One possible workaround to this issue is to give every block a timestamp, and have users reject chains with timestamps that are far ahead of their own, forcing the long-range attacker to conform to the same time constraints (more on this here).
The battle against ASICs is part of a wider discussion around what the ideal method of consensus is to validate transactions on a Blockchain. Just because the crypto community aspires to create a decentralized world, doesn’t mean that corporations like Bitmain, primarily driven by profit, are interested in playing by the same rules.
At this time, it seems like Zcash founder Zokoo Wilcox is not interested in forking Zcash, saying he doesn’t “believe that any proof-of-work change can achieve what we really want, which is decentralization and attack-resistance”. He went on to say
miners who want the “we will continuously change the PoW to deter ASIC manufacturers” feature should mine Monero
Quite a few members of the community seem to be in disagreement, as evidenced by a recent Twitter poll that had more than 200 votes, of which 80% of them felt ASICs were bad for Zcash.

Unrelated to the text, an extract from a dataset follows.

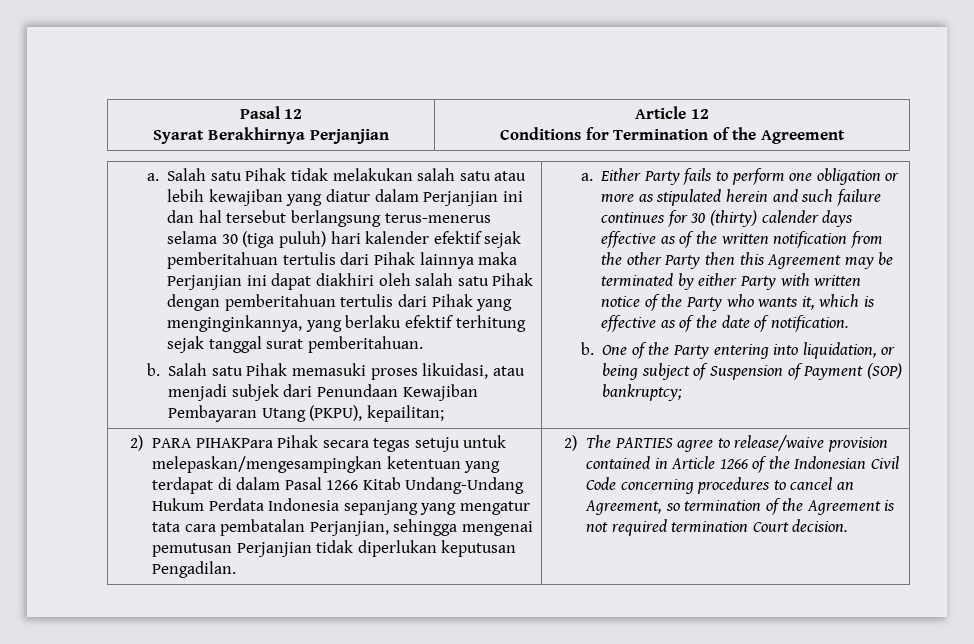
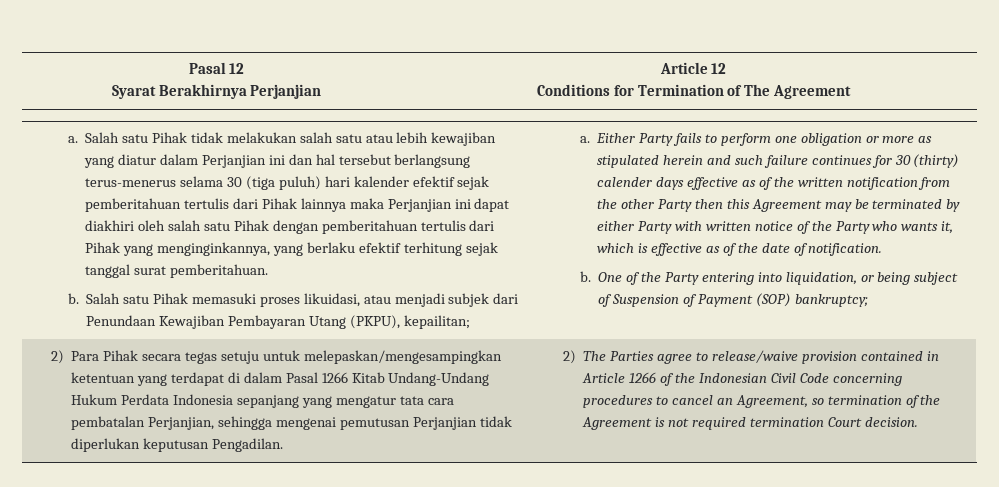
[732,127,757,140] the -> [744,84,771,96] The
[151,438,273,448] PARA PIHAKPara -> [71,351,100,361] Para
[614,437,673,448] PARTIES -> [610,351,655,361] Parties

— mine Zcash ᙇ🔩 (@mineZcash) April 3, 2018
It remains to be seen how Zcash will resolve this issue, as they are expected to hold a more formal community vote in June.
However, what remains clear is that the crypto community will have to reckon with Bitmain’s growing influence. As the founding team behind a cryptocurrency, you should ask yourself whether relying on a centralized mining company to boost the growth of your project is worth the risk of no longer being decentralized.
You will be exposing yourself to all the risks that come with a traditional centralized organization, primarily, exposure to a single point of attack on the network and price manipulation.